Букет полыхал сочными красками осенних цветов. Он действительно был замечательным, но…

- Опять Дриз расстарался?

- Не-а. Не угадала. Я подглядела, когда расписывалась в получении. Цветы от Скворцова!

Глаша закрыла глаза.

- Можешь взять их с собой. Вы ведь уже собрались? Я видела ваши сумки у порога.

- Глаш, не обижайся. Температуры у тебя нет, уколы делать не надо. Пей таблетки и спи. Я наготовила-напекла, тебе на неделю хватит. А нам пора домой. Отец на маленьком диванчике совсем измучился.

- Я понимаю…

- Если хочешь, поехали с нами. Будешь спать в своей комнате, как когда-то в детстве.

- Нет, мамуль, спасибо, - Глафира откинула одеяло и спустила с кровати ноги. – Мне здесь привычнее. А вы поезжайте.

Мама обняла дочку, цветы, шурша, прижались к Глашиной щеке.

- Ты звони, если что…

- Хорошо, мам.

- А папа уже внизу, машину заводит.

- Передавай ему привет, - чтобы мама услышала, Глаше пришлось повысить голос. Где-то в недрах коридора металлическая ложка для обуви звонко стукнулась о кафельный пол. - И скажи, что я очень люблю вас.

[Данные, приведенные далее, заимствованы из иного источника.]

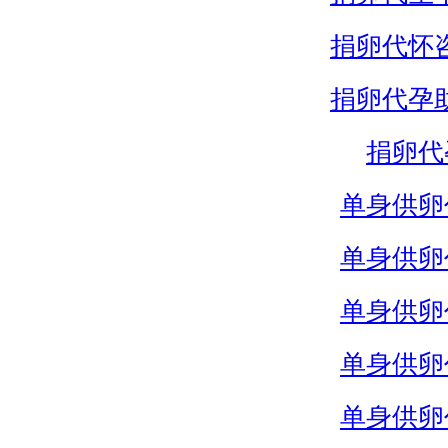
捐卵代怀
捐卵代孕
捐卵代
单身供卵
单身供卵
单身供卵
单身供卵
单身供卵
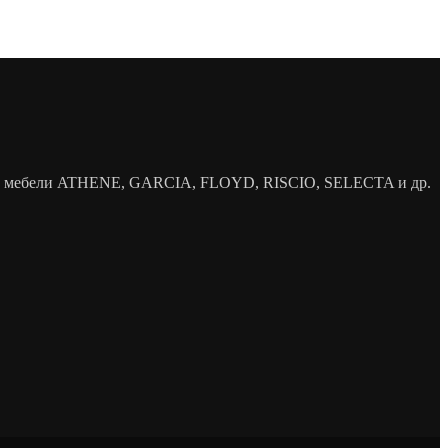
елей мебели ATHENE, GARCIA, FLOYD, RISCIO, SELECTA и др.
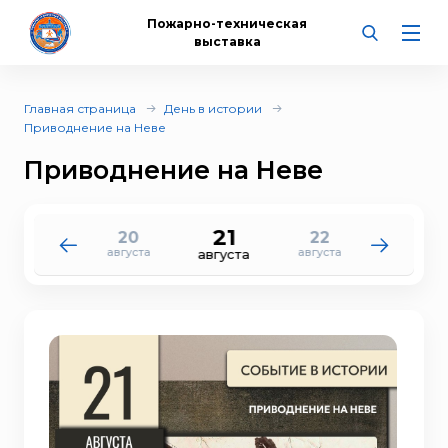
Пожарно-техническая
выставка
Главная страница
День в истории
Приводнение на Неве
Приводнение на Неве
21
20
22
19
23
августа
августа
августа
августа
августа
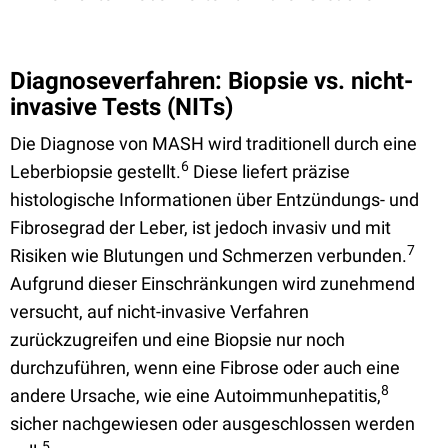
Diagnoseverfahren: Biopsie vs. nicht-
invasive Tests (NITs)
Die Diagnose von MASH wird traditionell durch eine
6
Leberbiopsie gestellt.
Diese liefert präzise
histologische Informationen über Entzündungs- und
Fibrosegrad der Leber, ist jedoch invasiv und mit
7
Risiken wie Blutungen und Schmerzen verbunden.
Aufgrund dieser Einschränkungen wird zunehmend
versucht, auf nicht-invasive Verfahren
zurückzugreifen und eine Biopsie nur noch
durchzuführen, wenn eine Fibrose oder auch eine
8
andere Ursache, wie eine Autoimmunhepatitis,
sicher nachgewiesen oder ausgeschlossen werden
5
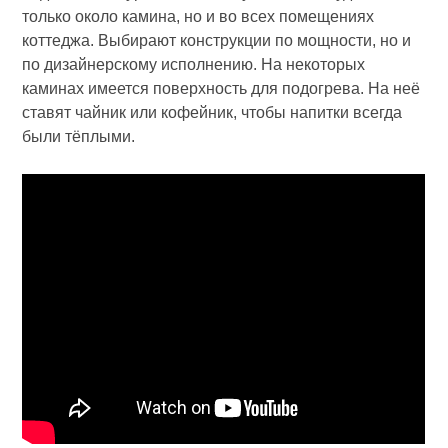
только около камина, но и во всех помещениях
коттеджа. Выбирают конструкции по мощности, но и
по дизайнерскому исполнению. На некоторых
каминах имеется поверхность для подогрева. На неё
ставят чайник или кофейник, чтобы напитки всегда
были тёплыми.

- И мы тебя, дочка, - мама выглянула уже в пальто. Улыбнулась, послала воздушный поцелуй и скрылась. Хлопнула входная дверь.

На Глашу навалилось всем своим неподъемным телом одиночество.

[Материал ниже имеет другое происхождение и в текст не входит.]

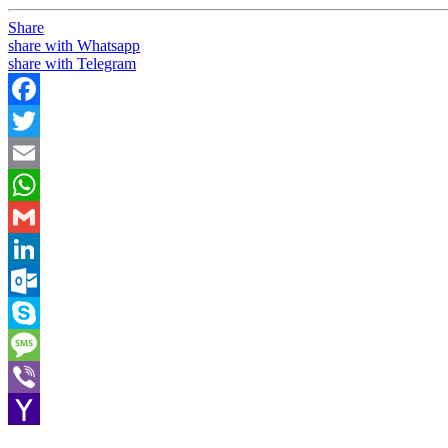
Share
share with Whatsapp
share with Telegram
Facebook
Twitter
Email
WhatsApp
Gmail
LinkedIn
Outlook.com
Skype
Message
Viber
Yahoo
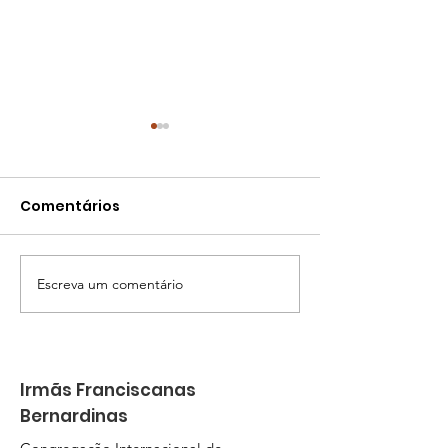
Comentários
Balanço 2025
Escreva um comentário
Quando o amor se faz
missão
Irmãs Franciscanas
Bernardinas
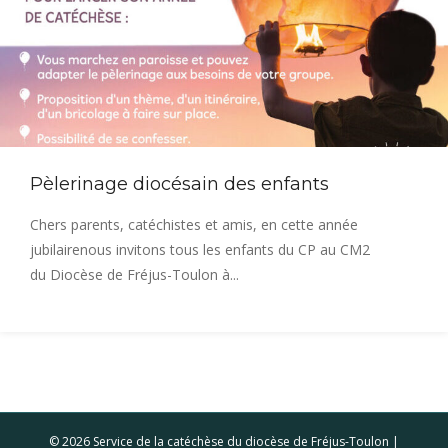
Pèlerinage diocésain des enfants
Chers parents, catéchistes et amis, en cette année
jubilairenous invitons tous les enfants du CP au CM2
du Diocèse de Fréjus-Toulon à...
© 2026 Service de la catéchèse du diocèse de Fréjus-Toulon |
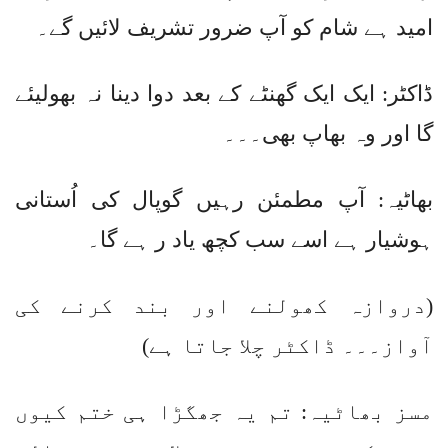
امید ہے شام کو آپ ضرور تشریف لائیں گے۔
ڈاکٹر: ایک ایک گھنٹے کے بعد دوا دینا نہ بھولیئے
گا اور وہ بھاپ بھی۔۔۔
بھاٹیہ: آپ مطمئن رہیں گوپال کی اُستانی
ہوشیار ہے اسے سب کچھ یاد ر ہے گا۔
(دروازہ کھولنے اور بند کرنے کی
آواز۔۔۔ ڈاکٹر چلا جاتا ہے)
مسز بھاٹیہ: تم یہ جھگڑا ہی ختم کیوں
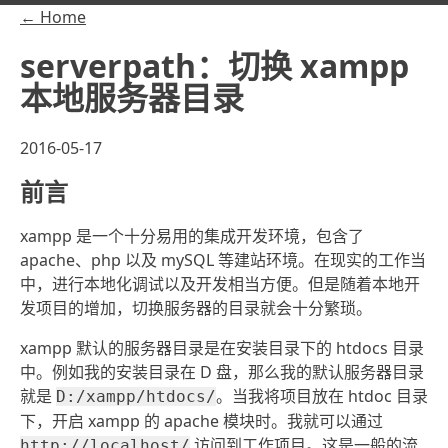
← Home
serverpath：切换 xampp
本地服务器目录
2016-05-17
前言
xampp 是一个十分易用的集成开发环境，包含了
apache、php 以及 mySQL 等建站环境。在现实的工作当
中，进行本地化调试以及开发相当方便。但是随着本地开
发项目的增加，切换服务器的目录就会十分繁琐。
xampp 默认的服务器目录是在安装目录下的 htdocs 目录
中。例如我的安装目录在 D 盘，那么我的默认服务器目录
就是
。当我将项目放在 htdoc 目录
D:/xampp/htdocs/
下，开启 xampp 的 apache 模块时。我就可以通过
访问到工作项目。这是一般的流
http://localhost/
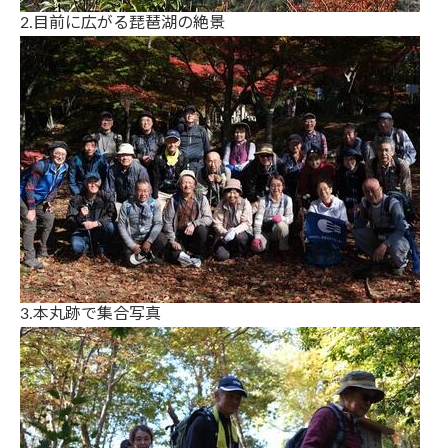
2.目前に広がる琵琶湖の絶景
3.本丸跡で集合写真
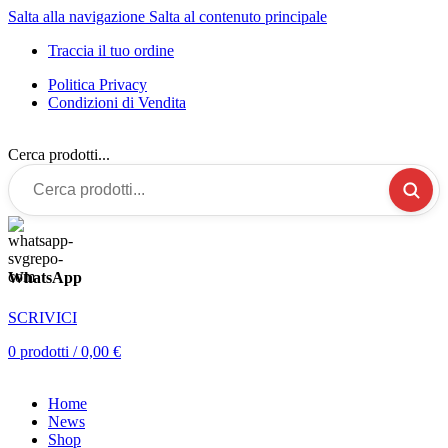
Salta alla navigazione
Salta al contenuto principale
Traccia il tuo ordine
Politica Privacy
Condizioni di Vendita
Cerca prodotti...
WhatsApp
SCRIVICI
0
prodotti
/
0,00
€
Home
News
Shop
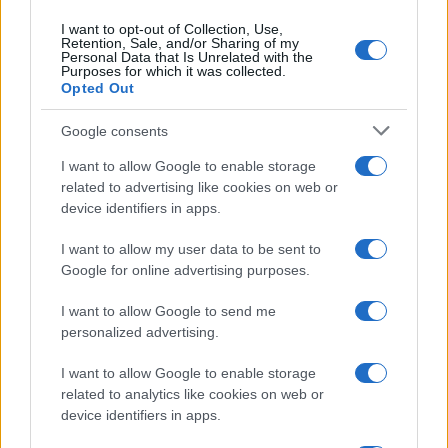
I want to opt-out of Collection, Use,
Retention, Sale, and/or Sharing of my
Personal Data that Is Unrelated with the
Purposes for which it was collected.
Opted Out
Syndication
Culture
Google consents
Salute
Globalist
I want to allow Google to enable storage
related to advertising like cookies on web or
Megachip
Globalscience
device identifiers in apps.
GiULia
Globalsport
I want to allow my user data to be sent to
Google for online advertising purposes.
Prima Pagina
I want to allow Google to send me
personalized advertising.
Giornale dello
Chi siamo
I want to allow Google to enable storage
Spettacolo
related to analytics like cookies on web or
Contributors
device identifiers in apps.
Wondernet
Facebook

«Наверное, зря я с ними не поехала», - подумала она, надевая тапочки. Пошаркала в туалет как столетняя старуха. В коридоре чуть не наступила на букет, забытый мамой. Он лежал у порога, словно приблудившийся щенок, который с надеждой смотрит на хозяев: «Вдруг впустят?».

Глаше стало стыдно, ведь цветы не виноваты, что превратились в пустую формальность внимания директора к заболевшей сотруднице.

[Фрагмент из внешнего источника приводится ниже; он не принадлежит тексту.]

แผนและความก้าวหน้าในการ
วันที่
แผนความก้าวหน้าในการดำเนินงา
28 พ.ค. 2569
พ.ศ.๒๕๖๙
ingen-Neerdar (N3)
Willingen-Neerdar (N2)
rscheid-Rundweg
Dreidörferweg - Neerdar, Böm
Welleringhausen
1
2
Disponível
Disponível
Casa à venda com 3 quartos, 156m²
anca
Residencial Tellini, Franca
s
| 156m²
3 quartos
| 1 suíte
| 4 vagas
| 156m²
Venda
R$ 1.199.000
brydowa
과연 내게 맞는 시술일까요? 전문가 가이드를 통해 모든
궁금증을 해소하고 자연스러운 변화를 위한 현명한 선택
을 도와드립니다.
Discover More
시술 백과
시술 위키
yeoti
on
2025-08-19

Она забрала букет с собой, положила на подушку и заботливо укрыла влажные стебли одеялом. Легла рядом и смотрела на цветы долго-долго. Пока не заснула.

***

- Паспорт с визой принесу ближе к вечеру. Прилет в Пекин утром в десять, через четыре часа из того же терминала самолет на Хайнань, - Петр Иванович раскладывал на столе копии электронных билетов.

- Она успеет? – Скворцов взглянул на настенный календарь, передвижная рамочка на котором напоминала - сегодня уже пятница!

- Не беспокойтесь, Леонид Сергеевич. В Пекине ее встретит Софья и будет рядом до самой посадки в самолет.

- Гуревичи уже там?

Глава охраны посмотрел на часы.

- Два час как.

- Спасибо. Отличная работа. Теперь бы сама Глафира Степановна не подвела. Что говорит врач?

- Так это… Глазунова уже на работе. Я видел ее, когда шел к вам.

Последние слова Петр Иванович произнес в пустоту. Скворцов выбежал за дверь, словно ему сообщили, что на заводе пожар.

В приемной глава охраны застал растерянную Викторию.

- Что? – коротко спросил он.

- Он забрал мои цветы, - секретарь показала на пустую вазу, где еще колыхалась вода. – Их Олежка из лаборатории подарил, а он забрал…

- Красивые были цветы или так себе? – зачем-то уточнил Петр Иванович.

Виктория покраснела.

- Красивые. Очень.

- Значит, еще кому-то влюбленному послужат. Ты-то о своем Олежке уже все поняла?